◆ Your objective: In the data below, one line contains "Libraray Used: Tensorflow" and a later one contains "Ramprasaath R. Selvaraju". Print both, with every line between them, exactly and alone.

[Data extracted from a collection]
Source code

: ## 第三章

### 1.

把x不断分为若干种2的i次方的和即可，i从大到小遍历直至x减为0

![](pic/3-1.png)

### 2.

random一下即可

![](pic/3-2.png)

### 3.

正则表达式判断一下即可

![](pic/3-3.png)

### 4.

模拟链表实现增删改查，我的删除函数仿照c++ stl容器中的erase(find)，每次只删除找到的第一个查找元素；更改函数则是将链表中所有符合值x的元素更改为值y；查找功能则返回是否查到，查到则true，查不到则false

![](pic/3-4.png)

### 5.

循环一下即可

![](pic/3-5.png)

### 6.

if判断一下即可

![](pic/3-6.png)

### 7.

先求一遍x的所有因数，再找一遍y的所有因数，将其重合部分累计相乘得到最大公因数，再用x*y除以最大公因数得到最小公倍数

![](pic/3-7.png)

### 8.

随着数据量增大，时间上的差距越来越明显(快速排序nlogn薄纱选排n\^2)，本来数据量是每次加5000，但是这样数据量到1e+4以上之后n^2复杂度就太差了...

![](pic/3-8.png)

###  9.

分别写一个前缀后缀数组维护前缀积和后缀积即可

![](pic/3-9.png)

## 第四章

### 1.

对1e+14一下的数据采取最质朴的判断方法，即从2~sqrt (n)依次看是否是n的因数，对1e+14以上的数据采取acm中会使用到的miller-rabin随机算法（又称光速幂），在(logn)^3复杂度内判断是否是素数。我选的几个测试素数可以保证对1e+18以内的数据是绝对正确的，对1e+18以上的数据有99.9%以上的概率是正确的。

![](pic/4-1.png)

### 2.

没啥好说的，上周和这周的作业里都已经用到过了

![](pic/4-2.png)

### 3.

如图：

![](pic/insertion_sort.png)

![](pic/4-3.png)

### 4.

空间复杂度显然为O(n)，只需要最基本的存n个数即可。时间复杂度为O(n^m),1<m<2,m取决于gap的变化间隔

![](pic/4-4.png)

--

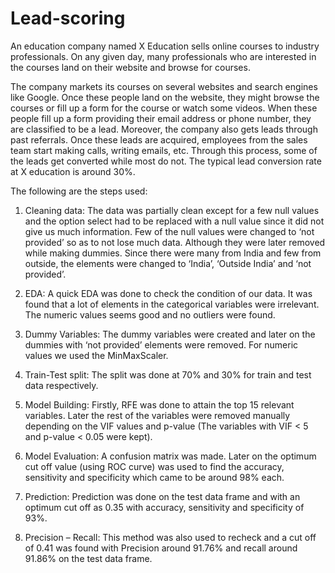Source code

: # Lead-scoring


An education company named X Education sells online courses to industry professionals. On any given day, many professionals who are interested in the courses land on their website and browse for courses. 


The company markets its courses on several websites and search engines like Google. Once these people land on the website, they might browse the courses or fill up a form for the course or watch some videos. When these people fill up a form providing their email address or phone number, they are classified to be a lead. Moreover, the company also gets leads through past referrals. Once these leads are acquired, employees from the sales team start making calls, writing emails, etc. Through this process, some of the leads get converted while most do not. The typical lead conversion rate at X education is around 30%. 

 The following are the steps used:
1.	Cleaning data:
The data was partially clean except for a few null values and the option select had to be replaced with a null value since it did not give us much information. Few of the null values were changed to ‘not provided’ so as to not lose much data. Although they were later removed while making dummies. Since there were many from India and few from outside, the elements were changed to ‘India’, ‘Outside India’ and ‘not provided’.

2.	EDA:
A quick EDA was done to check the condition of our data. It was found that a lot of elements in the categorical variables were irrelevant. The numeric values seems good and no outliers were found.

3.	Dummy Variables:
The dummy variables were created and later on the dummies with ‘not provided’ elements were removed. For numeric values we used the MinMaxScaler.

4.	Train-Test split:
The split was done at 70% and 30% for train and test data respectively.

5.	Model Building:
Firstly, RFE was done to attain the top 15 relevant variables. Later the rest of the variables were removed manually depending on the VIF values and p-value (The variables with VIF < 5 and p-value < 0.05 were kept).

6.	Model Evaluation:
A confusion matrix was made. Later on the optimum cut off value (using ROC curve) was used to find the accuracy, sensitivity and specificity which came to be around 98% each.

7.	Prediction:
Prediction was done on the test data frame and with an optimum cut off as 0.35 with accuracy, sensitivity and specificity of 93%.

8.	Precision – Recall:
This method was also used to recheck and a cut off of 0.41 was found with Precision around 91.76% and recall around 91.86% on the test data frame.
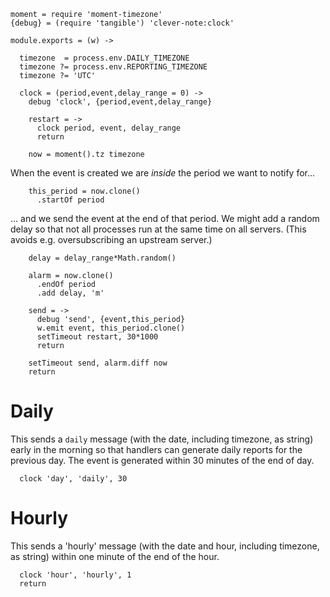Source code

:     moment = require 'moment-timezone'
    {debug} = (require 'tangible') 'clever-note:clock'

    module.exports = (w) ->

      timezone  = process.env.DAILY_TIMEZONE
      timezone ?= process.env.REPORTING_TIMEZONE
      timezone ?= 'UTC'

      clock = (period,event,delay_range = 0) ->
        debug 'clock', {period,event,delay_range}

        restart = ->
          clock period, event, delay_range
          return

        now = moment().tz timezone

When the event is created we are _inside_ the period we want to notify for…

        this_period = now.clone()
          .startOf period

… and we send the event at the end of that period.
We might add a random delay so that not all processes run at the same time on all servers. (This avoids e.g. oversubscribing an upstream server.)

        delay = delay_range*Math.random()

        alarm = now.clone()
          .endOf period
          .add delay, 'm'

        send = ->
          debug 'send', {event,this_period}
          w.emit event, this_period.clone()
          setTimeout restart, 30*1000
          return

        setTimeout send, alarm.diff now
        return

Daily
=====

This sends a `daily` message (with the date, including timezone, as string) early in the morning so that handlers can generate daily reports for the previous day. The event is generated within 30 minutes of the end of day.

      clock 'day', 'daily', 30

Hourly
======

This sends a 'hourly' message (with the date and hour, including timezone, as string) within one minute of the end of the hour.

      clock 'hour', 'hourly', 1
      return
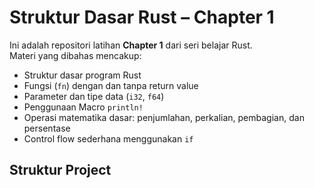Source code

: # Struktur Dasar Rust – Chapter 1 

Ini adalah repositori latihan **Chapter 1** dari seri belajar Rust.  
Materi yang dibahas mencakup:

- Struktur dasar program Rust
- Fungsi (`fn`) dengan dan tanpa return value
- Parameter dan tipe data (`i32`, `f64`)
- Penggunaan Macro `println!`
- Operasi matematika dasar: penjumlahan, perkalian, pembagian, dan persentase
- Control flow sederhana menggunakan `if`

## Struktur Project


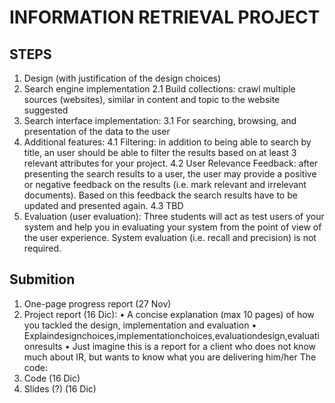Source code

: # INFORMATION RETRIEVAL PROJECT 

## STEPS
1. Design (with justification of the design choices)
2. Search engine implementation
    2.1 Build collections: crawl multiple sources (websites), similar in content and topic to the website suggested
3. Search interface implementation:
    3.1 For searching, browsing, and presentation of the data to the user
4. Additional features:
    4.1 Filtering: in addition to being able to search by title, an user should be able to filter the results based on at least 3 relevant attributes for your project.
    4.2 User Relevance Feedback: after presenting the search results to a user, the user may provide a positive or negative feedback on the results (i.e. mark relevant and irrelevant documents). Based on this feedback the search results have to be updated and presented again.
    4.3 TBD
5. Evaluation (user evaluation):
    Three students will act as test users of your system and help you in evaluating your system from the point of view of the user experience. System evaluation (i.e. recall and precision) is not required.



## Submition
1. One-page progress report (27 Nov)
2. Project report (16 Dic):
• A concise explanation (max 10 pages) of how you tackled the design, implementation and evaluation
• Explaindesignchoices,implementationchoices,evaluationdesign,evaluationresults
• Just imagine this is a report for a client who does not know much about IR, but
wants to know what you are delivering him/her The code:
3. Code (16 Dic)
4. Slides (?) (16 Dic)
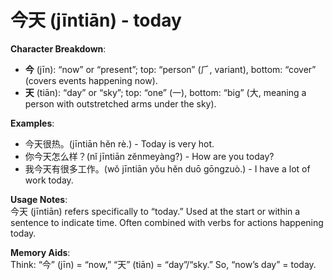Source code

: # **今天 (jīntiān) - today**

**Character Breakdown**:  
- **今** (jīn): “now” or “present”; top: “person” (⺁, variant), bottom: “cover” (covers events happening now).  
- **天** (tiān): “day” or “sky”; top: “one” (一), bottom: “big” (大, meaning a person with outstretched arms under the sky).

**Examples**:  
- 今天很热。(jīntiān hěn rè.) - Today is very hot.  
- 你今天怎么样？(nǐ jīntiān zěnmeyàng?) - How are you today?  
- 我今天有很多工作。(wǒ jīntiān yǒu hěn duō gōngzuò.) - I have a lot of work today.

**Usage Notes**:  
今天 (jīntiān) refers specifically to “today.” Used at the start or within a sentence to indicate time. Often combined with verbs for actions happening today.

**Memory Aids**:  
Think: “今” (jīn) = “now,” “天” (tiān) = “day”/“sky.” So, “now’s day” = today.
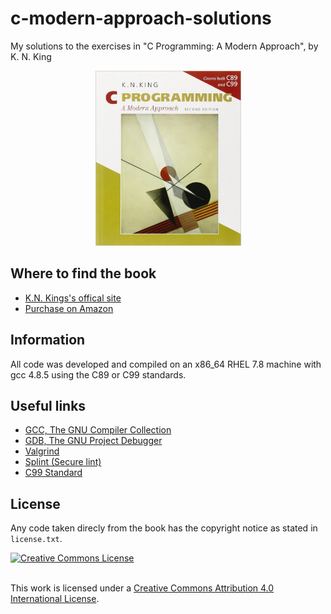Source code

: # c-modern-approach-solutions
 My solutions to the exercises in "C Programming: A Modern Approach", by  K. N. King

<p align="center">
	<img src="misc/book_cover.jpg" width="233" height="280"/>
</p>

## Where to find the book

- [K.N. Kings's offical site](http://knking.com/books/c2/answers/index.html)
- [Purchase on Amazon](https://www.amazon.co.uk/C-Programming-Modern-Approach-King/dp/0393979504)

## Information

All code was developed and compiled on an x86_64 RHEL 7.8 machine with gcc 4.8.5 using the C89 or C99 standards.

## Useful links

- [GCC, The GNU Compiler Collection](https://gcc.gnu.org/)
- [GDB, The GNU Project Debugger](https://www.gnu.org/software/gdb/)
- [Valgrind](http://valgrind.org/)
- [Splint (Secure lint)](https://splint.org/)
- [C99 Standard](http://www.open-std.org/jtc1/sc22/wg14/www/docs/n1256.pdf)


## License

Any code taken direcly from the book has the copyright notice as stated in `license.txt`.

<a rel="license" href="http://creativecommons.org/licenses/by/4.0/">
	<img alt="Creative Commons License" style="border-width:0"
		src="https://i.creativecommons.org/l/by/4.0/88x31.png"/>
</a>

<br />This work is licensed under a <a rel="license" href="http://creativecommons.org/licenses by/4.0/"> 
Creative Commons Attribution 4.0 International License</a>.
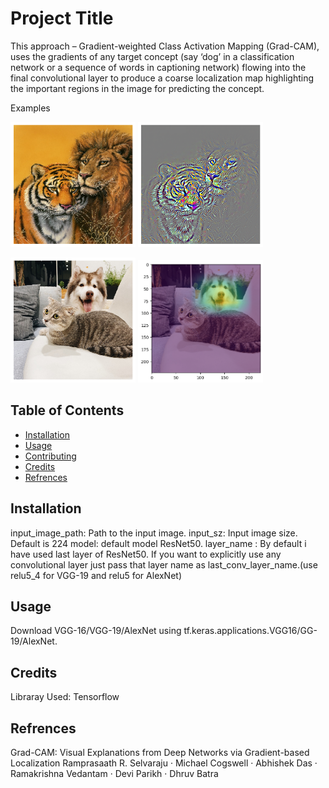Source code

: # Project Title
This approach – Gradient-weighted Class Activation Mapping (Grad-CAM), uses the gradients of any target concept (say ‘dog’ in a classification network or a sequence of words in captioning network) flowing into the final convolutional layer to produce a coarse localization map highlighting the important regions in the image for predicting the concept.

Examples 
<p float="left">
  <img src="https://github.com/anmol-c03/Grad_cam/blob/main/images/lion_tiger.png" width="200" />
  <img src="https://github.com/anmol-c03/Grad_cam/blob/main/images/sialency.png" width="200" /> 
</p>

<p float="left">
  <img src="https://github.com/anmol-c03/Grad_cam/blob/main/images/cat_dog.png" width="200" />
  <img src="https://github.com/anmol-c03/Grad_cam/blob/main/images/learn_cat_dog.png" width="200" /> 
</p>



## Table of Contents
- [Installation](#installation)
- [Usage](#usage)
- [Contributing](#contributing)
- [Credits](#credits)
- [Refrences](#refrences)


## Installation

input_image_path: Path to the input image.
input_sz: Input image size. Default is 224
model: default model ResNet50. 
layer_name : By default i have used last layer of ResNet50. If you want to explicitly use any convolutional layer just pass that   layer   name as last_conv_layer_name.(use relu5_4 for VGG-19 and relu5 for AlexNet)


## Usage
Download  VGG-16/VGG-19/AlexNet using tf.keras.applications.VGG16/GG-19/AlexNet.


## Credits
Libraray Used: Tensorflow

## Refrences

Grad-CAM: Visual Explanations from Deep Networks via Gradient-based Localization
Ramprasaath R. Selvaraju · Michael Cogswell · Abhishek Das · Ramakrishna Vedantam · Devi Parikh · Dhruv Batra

◆ Exercise solution:
Libraray Used: Tensorflow

## Refrences

Grad-CAM: Visual Explanations from Deep Networks via Gradient-based Localization
Ramprasaath R. Selvaraju · Michael Cogswell · Abhishek Das · Ramakrishna Vedantam · Devi Parikh · Dhruv Batra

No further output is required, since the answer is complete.